Set out exactly every line of the entries below, starting at the line that holds "voor goedkeuring voordat" and stopping after the line that holds "Ja dat kan!".

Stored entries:
*****

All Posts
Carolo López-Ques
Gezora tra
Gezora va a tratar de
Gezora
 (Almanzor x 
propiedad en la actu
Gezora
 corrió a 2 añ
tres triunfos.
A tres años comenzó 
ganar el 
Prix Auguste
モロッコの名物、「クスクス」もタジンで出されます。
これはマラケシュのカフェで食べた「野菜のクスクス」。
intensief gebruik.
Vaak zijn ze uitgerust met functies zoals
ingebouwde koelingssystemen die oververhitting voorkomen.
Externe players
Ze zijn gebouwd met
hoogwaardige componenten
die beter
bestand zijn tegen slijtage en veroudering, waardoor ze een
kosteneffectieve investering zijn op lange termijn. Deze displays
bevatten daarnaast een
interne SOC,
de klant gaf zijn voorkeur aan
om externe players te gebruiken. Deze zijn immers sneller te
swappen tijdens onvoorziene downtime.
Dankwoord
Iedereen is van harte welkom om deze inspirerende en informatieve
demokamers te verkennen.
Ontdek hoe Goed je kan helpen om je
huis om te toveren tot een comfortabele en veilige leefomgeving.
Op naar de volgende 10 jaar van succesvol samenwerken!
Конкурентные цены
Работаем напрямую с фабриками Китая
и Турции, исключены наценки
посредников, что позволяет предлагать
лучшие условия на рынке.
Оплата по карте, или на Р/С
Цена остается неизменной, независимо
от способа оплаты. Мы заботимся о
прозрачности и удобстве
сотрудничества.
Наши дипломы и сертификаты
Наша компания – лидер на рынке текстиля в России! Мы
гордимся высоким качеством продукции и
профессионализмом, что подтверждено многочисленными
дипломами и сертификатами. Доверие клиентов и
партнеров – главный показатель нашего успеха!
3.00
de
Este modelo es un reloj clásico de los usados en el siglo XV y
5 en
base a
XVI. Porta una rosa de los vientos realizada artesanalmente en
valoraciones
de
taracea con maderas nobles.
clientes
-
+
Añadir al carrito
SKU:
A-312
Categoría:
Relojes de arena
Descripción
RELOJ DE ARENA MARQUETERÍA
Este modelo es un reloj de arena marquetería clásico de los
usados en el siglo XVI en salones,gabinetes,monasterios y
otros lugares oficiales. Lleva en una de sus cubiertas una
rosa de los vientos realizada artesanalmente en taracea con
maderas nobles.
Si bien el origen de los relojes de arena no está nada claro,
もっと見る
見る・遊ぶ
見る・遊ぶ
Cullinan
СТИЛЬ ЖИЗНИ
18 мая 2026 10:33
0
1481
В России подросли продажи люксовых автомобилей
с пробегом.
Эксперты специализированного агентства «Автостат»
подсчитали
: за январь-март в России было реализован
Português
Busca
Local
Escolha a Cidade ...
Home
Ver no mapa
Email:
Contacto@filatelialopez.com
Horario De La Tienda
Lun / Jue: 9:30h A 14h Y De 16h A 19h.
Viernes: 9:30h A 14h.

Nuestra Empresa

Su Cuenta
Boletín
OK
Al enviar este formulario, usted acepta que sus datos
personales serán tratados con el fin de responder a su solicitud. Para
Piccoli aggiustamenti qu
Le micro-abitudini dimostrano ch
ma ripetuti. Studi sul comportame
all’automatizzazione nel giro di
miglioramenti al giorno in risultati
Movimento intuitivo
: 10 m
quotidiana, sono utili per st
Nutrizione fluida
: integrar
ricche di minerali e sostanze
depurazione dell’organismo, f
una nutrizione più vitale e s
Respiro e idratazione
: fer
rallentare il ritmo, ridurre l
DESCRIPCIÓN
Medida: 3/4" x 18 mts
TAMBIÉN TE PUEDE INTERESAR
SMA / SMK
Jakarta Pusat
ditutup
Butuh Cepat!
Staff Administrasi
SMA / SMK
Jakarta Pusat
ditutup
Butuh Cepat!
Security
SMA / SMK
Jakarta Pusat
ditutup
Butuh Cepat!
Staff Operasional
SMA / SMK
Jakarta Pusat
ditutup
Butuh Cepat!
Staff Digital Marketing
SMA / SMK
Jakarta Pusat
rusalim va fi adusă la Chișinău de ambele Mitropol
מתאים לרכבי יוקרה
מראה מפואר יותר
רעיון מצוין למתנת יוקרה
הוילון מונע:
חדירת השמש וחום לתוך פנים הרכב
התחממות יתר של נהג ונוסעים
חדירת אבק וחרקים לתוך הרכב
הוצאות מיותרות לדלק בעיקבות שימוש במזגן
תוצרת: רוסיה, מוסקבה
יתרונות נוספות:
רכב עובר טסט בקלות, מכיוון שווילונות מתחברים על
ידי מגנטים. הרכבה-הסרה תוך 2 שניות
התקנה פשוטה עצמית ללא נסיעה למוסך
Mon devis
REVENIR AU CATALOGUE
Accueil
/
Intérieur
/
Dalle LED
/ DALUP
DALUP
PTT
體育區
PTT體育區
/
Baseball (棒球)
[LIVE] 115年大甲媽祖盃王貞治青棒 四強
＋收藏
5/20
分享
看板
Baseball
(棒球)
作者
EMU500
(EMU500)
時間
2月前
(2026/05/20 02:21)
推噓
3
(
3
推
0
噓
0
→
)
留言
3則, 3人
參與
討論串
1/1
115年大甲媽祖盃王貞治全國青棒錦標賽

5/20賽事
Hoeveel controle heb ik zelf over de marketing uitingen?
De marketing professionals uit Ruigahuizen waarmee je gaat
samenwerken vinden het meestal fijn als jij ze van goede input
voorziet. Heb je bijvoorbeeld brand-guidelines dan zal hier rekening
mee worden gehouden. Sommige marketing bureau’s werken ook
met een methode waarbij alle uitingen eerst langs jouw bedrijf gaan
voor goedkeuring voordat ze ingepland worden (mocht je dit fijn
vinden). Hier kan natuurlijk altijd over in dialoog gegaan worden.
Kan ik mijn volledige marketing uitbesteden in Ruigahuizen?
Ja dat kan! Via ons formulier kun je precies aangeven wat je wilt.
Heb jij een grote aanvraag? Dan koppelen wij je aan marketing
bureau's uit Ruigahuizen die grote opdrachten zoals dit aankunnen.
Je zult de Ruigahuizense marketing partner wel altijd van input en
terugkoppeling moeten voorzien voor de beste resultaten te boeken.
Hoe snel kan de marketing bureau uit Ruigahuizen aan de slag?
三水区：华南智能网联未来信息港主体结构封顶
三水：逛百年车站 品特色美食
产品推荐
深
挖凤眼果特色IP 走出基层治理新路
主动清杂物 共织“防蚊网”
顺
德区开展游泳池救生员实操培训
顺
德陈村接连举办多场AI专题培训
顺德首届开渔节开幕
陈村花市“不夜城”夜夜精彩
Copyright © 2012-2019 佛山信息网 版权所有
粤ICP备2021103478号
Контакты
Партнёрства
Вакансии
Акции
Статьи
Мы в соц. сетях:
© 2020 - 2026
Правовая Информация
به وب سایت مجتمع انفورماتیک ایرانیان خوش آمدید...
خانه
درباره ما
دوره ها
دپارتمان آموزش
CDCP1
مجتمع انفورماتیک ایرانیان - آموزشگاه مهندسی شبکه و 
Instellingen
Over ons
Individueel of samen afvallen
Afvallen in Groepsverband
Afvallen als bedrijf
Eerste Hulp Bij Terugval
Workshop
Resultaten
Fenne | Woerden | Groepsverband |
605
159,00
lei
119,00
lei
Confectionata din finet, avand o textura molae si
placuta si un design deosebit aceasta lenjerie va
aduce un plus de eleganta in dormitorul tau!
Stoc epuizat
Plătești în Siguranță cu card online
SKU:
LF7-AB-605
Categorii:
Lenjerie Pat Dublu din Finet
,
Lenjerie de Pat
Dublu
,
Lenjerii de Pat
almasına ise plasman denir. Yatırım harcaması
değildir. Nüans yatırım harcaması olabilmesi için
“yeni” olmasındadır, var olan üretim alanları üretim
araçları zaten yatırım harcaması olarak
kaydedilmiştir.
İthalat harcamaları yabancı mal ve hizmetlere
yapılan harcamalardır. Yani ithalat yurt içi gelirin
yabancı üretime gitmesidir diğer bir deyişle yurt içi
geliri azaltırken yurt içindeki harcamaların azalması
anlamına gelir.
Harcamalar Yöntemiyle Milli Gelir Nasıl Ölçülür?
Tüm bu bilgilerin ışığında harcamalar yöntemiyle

*****

→ **Task output**
voor goedkeuring voordat ze ingepland worden (mocht je dit fijn
vinden). Hier kan natuurlijk altijd over in dialoog gegaan worden.
Kan ik mijn volledige marketing uitbesteden in Ruigahuizen?
Ja dat kan! Via ons formulier kun je precies aangeven wat je wilt.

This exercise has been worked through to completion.